Tanaka looked gravely at me. "You're her scene partner. What you gotta become now is her therapist. You gotta help her."
It's been a year since our Thursday "sessions" began. Useta be I'd see Alex every week like clockwork: I'd let her in, sit her down, and try to talk to her. Usually she'd react as horribly as the first time, but sometimes she'd just run away and refuse to listen. Once or twice she threw something at me. Come the following Thursday she'd be back, and we'd do it all over again.
These days I seldom see her. Maybe one Thursday a month we'll go through the same routine, but she doesn't bawl or reel in horror. She just looks sadly at the floor like she knew all along, but was hoping for the best. A kid whose parents hadn't gotten along for years, finally being told about an imminent divorce.
Some Thursdays I may not see her at all. I might just hear her sob once or twice in the hallway. Sometimes I just catch a glimpse of her, watching me with those big brown eyes: sometimes angry, like I'd brought all this upon her; sometimes almost lovingly, like an estranged sister who wants to reach out, but can't find the courage.
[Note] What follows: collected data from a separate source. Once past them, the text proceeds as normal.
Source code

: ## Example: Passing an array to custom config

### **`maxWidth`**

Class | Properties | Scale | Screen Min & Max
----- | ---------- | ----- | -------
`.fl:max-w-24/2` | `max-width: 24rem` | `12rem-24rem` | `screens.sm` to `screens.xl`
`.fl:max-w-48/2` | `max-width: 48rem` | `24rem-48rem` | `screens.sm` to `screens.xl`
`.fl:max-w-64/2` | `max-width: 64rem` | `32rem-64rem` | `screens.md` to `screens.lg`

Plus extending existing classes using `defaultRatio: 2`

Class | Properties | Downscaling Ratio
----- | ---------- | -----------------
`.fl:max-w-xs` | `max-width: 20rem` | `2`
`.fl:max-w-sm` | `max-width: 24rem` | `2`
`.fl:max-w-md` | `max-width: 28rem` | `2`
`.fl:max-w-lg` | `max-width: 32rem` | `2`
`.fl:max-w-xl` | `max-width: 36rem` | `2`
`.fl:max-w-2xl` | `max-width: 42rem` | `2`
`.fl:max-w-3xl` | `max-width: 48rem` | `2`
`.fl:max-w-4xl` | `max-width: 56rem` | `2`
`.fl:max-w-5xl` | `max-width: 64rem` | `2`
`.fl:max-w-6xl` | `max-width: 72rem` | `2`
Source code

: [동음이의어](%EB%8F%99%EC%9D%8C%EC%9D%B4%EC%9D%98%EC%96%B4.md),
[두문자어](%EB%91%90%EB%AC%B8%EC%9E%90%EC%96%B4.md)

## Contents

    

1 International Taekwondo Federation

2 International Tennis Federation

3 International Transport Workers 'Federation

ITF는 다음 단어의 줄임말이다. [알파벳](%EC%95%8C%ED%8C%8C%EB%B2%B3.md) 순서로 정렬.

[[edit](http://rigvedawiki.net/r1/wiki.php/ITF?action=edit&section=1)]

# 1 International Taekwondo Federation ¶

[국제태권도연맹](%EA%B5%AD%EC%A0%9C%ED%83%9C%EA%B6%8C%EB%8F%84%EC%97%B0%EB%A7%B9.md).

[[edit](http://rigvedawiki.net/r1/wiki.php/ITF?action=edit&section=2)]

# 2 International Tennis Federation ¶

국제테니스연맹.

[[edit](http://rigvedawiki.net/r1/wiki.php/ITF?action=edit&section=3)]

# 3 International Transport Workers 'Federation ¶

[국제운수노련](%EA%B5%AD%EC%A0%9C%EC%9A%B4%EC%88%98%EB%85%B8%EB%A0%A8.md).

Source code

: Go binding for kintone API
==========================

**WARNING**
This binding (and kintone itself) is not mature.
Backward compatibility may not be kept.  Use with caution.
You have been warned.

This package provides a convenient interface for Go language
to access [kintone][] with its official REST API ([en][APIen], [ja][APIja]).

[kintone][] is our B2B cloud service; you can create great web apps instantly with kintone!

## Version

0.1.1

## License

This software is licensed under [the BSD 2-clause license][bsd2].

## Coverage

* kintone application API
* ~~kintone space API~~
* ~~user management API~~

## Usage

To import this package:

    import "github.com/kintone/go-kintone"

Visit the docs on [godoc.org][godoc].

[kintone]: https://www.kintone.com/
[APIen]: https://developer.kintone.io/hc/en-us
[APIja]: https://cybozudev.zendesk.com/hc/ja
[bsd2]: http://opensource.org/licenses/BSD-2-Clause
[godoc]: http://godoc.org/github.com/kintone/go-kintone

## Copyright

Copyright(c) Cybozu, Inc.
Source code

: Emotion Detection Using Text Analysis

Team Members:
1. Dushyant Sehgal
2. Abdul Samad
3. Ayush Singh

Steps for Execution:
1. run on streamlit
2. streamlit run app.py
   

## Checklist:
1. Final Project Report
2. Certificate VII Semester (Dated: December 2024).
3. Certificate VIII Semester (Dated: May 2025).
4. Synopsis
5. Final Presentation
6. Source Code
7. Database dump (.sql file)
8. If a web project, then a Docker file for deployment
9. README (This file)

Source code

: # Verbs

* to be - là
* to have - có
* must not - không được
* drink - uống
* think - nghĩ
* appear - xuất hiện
She never smiles, and she always vanishes after a few moments. I think we've made a lot of progress, and maybe one of these days I'll go an entire month without seeing or hearing her at all, and maybe that'll be that.
Anyway, that's why I don't have the gun anymore. I don't drink so much anymore, either. And when I think of Katie, I don't feel sick to my stomach with grief. What the hell, even the dead can move on with a little effort.